▶ [TUJUAN TUGAS 1]
Daftarkan semua jenis makanan olahan yang dibuat dari belut segar menurut artikel tentang usaha belut Hj. Komalasari.
▶ [TUJUAN TUGAS 2]
Jawablah pertanyaan berikut berdasarkan artikel tentang usaha belut Hj. Komalasari.
(a) Pada tahun berapa usahanya dimulai?
(b) Berapa rata-rata belut segar yang ia beli dari para petani dalam sebulan, dan berapa nilainya?
(c) Kira-kira berapa orang penangkap dan pembudidaya belut binaannya yang mendapat penghasilan tambahan?
▶ [TUJUAN TUGAS 3]
Lanjutkan artikel tentang usaha belut Hj. Komalasari dari paragraf terakhirnya.

Selasa, 13 Nopember 2007

Rezeki Lebih Dibalik Licinnya Belut

Jangan pernah remehkan potensi alam lokal. Hj. Komalasari, seorang pembudidaya dan produsen belut olahan di Kec. Sukaraja, Sukabumi, Jabar, telah membuktikannya.

 

            Berkat belut, dua kali ia menginjak istana negara. Selain itu, rumahnya seringkali dikunjungi oleh sejumlah ‘orang penting’ yang ingin menengok usaha belut yang dikelolanya, baik lokal maupun nasional.

            Terlahir dari keluarga petani, tidak membuatnya berkecil hati. Sebaliknya, seluruh pengetahuan yang diberikan oleh orang tuanya tentang pertanian, termasuk memelihara dan mengolah belut, ia pelajari dengan baik sehingga bisa dijadikan ladang usaha.

 

Tidak Punya Saingan

            Hasilnya, bukan hanya bisa dinikmati oleh diri sendiri dan keluarganya. Namun, mampu memberi penghasilan tambahan bagi sekitar 200 orang penangkap dan pembudidaya belut binaannya. Dalam sebulan, ibu tiga putera ini membeli rata-rata tiga ton belut segar dari para petani yang nilainya mencapai Rp45 juta. Belut segar tersebut kemudian diolah menjadi berbagai makanan setengah jadi dan siap santap, seperti  dendeng, abon, tepung, jamu, dan kerupuk.

            Ya, itulah kegiatan sehari-hari wanita asal Sukabumi ini. Meskipun terdengar sederhana, namun sangat berarti bagi masyarakat di sekitarnya, terutama para petani kecil. “Sasaran saya adalah petani penggarap, karena merekalah yang butuh bantuan,“ ujar Hj. Komalasari. Menurutnya, membantu secara materi, selain tidak mendidik juga tidak mampu ia lakukan. “Maka saya berikan ilmunya saja, yaitu bagaimana cara mencari dan membudidayakan belut,” tambahnya.

Pada awal usahanya di tahun 1985, tak banyak belut yang disetorkan padanya. Namun, pasokan belut ke rumahnya bertambah dari hari ke hari. Ia kemudian memutuskan untuk mengolah belut bersama ibu-ibu PKK dan Posyandu setempat. Pasarnya, ia rintis dari bawah. “Kalau ada kegiatan di kecamatan atau kabupaten, saya nggak pernah lepas dari tentengan (produk olahan belut). Jadi, produk ini terus kita perkenalkan pada masyarakat,” ujarnya.

            Dari rapat ke rapat, arisan, kegiatan PKK, dan Posyandu, di tahun 1990 akhirnya produk olahan belutnya sampai juga ke toko-toko makanan, rumah makan, dan supermarket di wilayah Sukabumi, Cianjur, dan Bogor. Pasar, kini bukan lagi kendala, karena “Saya relatif nggak punya saingan,  satu-satunya produsen belut olahan di Sukabumi ya di sini,” ujar Ketua Kelompok Tani Flamboyan ini.

▶ [DATA YANG DIBERIKAN]
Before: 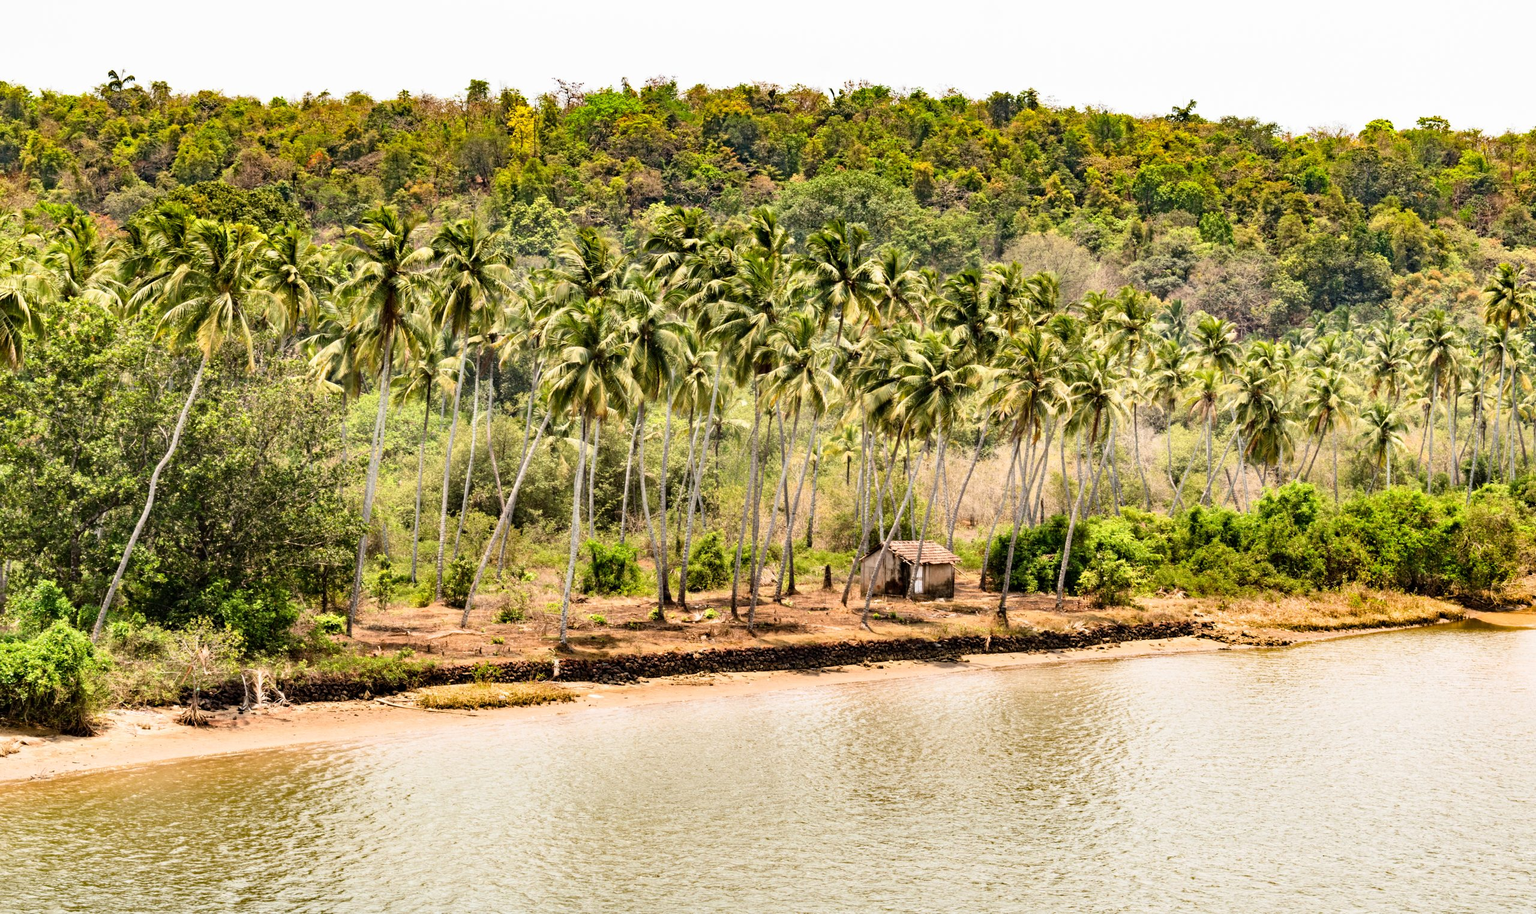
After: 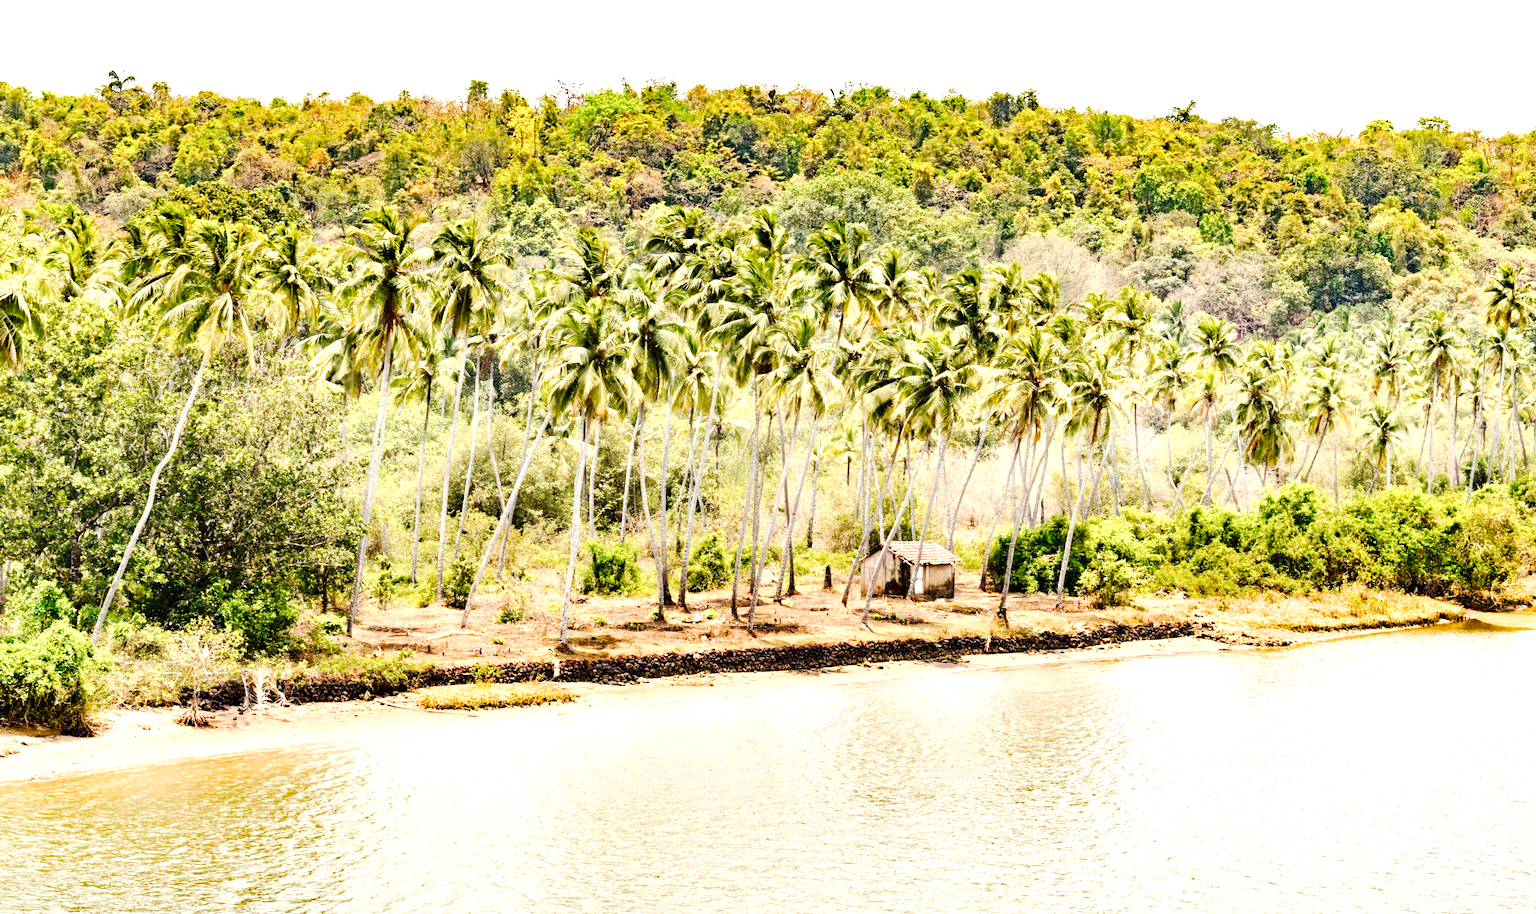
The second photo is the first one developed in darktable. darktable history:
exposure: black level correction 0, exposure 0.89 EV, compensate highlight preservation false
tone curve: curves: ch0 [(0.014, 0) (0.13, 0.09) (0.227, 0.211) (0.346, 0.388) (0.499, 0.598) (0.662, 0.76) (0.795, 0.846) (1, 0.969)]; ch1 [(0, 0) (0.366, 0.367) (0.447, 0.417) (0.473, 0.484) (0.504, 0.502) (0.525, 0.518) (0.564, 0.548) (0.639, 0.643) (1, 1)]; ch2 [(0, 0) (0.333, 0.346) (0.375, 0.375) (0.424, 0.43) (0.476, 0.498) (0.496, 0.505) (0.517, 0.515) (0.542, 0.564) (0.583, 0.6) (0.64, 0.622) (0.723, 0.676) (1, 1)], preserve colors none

▶ [JAWABAN TERTULIS 1]
Dendeng, abon, tepung, jamu, dan kerupuk.

▶ [JAWABAN TERTULIS 2]
(a) Tahun 1985.
(b) Rata-rata tiga ton, dengan nilai mencapai Rp45 juta.
(c) Sekitar 200 orang.

▶ [JAWABAN TERTULIS 3]
 

Jajal Ekspor

            Membuat produk olahan belut relatif tidak sulit. Menurut Hj. Komalasari, pilih belut segar yang ukurannya sama atau rata-rata 30 ekor/kg. Selanjutnya belut dibelah memanjang, dibersihkan, kemudian dipipihkan. Belut kemudian dicuci dengan air bersih, ditiriskan, dan direndam dalam bumbu selama 15–60 menit. Setelah itu, belut dijemur selama 1–2 hari, ditimbang, dan dikemas dalam plastik ukuran 100 gr, 250 gr, 500 gr, dan 1 kg.

            Dendeng belut selanjutnya siap digoreng dan dibuat beberapa variasi masakan. Misalnya, dendeng pedas, asin, manis, atau tawar bagi yang menyukainya. Satu kilogram dendeng belut siap olah, dijual Rp110.000. Sedangkan abon belut dibandrol seharga Rp120.00/kg. Tingginya harga jual produk olahan belut ini tak lepas dari jumlah bahan baku yang digunakan. Karena, “Untuk mendapatkan satu kilogram belut olahan, dibutuhkan sekitar 4–5 kg belut segar,” ujar Hj. Komalasari.

            Selain pasar lokal, wanita yang menikah di tahun 1971 ini juga pernah menjadi pemasok belut untuk tujuan Korea Selatan di tahun 2003. Di Korea, belut dijadikan tepung untuk campuran bubur bayi dan bahan dasar pembuatan kosmetik. “Kontrak kerja berlangsung selama enam bulan dengan volume tiga ton per bulan,” jelas Hj. Komalasari. Dengan harga Rp22.000/kg, tentu keuntungan yang diraih wanita tamatan SMEA ini cukup menggiurkan.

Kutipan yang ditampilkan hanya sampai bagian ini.